The salience of the “social question” has had paradoxical effects on the engagement with Indian intellectual history. On the one hand,it has provided some impetus for creative reinterpretation. And it has to be said of Dalit critics that they may be the only ones who take this tradition intellectually seriously. But there is a danger that the landscape of humanities in India is flattened to the point that every figure and text is measured only by a preconceived political litmus test: which side can appropriate them in contemporary debates. Nationalists,Marxists,caste-based intellectuals of all stripes have been more interested in creating their advertising icons. But this approach has the consequence of making us tone deaf to both philosophical depth and aesthetic complexity,making the humanities moribund.In a way the history of Kabir criticism in modern Hindi is a perfect example of how identity has colonised scholarship in modern India. The first generation of 20th century scholarship and criticism,including the monumental Ramchandra Shukla,was characterised by a barely concealed attempt to diminish Kabir. Dalit critics have,not entirely without justification,seen this as a move to tame Kabir’s social radicalism. Though in hindsight what stands out is the tone deafness of critics like Shukla,to any depth.

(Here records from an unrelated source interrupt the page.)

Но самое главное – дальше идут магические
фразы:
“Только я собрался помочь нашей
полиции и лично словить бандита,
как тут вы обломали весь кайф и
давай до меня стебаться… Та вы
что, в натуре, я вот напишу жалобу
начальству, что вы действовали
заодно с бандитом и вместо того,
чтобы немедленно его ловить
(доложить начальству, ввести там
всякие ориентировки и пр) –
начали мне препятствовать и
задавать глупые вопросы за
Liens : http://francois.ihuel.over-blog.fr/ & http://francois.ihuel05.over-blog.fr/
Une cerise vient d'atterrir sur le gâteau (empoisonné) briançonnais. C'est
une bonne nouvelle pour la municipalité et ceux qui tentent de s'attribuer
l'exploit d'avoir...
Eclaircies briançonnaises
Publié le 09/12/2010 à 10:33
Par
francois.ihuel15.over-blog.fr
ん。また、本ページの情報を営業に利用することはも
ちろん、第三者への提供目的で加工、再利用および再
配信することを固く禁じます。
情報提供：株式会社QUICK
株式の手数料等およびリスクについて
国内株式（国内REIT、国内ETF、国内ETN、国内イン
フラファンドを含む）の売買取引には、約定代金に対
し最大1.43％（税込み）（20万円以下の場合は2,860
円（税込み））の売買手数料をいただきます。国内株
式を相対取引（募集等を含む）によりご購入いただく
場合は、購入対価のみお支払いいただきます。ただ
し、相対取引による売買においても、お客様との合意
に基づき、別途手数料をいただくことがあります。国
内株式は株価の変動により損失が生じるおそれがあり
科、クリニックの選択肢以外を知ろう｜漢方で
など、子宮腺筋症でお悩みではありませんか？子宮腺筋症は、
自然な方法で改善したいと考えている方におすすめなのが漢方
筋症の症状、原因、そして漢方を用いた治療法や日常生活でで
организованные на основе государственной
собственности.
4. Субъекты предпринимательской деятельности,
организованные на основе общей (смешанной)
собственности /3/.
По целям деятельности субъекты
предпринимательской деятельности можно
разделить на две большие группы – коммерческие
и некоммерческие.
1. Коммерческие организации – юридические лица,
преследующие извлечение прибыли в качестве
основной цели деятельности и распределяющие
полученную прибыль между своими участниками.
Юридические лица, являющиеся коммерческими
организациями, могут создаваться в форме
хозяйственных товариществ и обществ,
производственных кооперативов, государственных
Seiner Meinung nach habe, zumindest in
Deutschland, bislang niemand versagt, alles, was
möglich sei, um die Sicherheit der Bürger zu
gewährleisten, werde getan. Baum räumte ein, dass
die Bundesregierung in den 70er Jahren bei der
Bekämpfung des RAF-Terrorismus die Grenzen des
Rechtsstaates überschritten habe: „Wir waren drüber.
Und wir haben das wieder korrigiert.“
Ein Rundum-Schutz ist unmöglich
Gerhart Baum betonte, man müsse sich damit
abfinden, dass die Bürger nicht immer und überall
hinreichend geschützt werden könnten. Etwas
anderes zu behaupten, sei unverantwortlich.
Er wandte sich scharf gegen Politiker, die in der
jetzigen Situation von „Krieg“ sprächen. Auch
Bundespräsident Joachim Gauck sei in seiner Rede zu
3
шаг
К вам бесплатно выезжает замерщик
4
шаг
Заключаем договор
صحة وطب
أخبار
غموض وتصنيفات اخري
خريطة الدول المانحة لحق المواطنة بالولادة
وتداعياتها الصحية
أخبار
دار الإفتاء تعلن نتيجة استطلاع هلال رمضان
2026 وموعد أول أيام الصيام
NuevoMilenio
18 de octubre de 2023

Hazari Prasad Dwivedi’s modern classic,that set a new benchmark in the study of Kabir,was intellectually radical in two ways. It tried to systematically engage with Kabir’s thought at a deep philosophical level and made the case for its incomparable depth and complexity. Second,it argued that like all great revolutionaries in thought,Kabir carried a deep stamp of the myriad traditions he was negating. It was marked with an engagement with Kabir’s technical vocabulary in ways that very few scholars are capable of. Whether Dwivedi got Kabir right or wrong is not quite the issue. The interesting fact was that even this engagement,which for all its limitations (particularly its neglect of aesthetics) still remains unmatched,was construed by subsequent critics in conspiratorial terms. Giving Kabir the highest compliment possible,that of a serious and systematic thinker,was somehow a ruse to negate his social importance; that the attempt to deeply analyse the sources of vocabulary was simply an attempt to negate his originality. One prominent critic went as far as to claim that engaging with the depth of Kabir’s thought on fundamental questions of existence was nothing but a ruse to deflect attention from his social criticism,as if social criticism always needs to be founded on political simplicity and not philosophical depth. But this debate became symptomatic of a larger crisis in humanities: the identity of the critic and of the text became central to criticism.

None of this of course would have surprised Kabir himself. He knew a thing or two about the pedantry of scholars and the trappings of group- think,two tendencies destructive of genuine insight. Of course Kabir’s genius and strangely unhoused ways will probably survive crude politicisation. This is not the least because he still remains alive,particularly in music. For most of our generation the path into Kabir was initially the late Kumar Gandharva,whose recordings provided quite simply the most spiritually incandescent moments in modern music. It is not entirely idle speculation to wonder whether Indian music has been able to retain both a sense of its past and radically innovate precisely because it is the one area of culture which has still not been colonised by identity politics in quite the same way,at least not yet. But the Kabir advertisements are reminders that in vast areas great intellectual figures are in the danger of becoming merely iconic; the intellectual preconditions and space for engaging with them fast vanishing.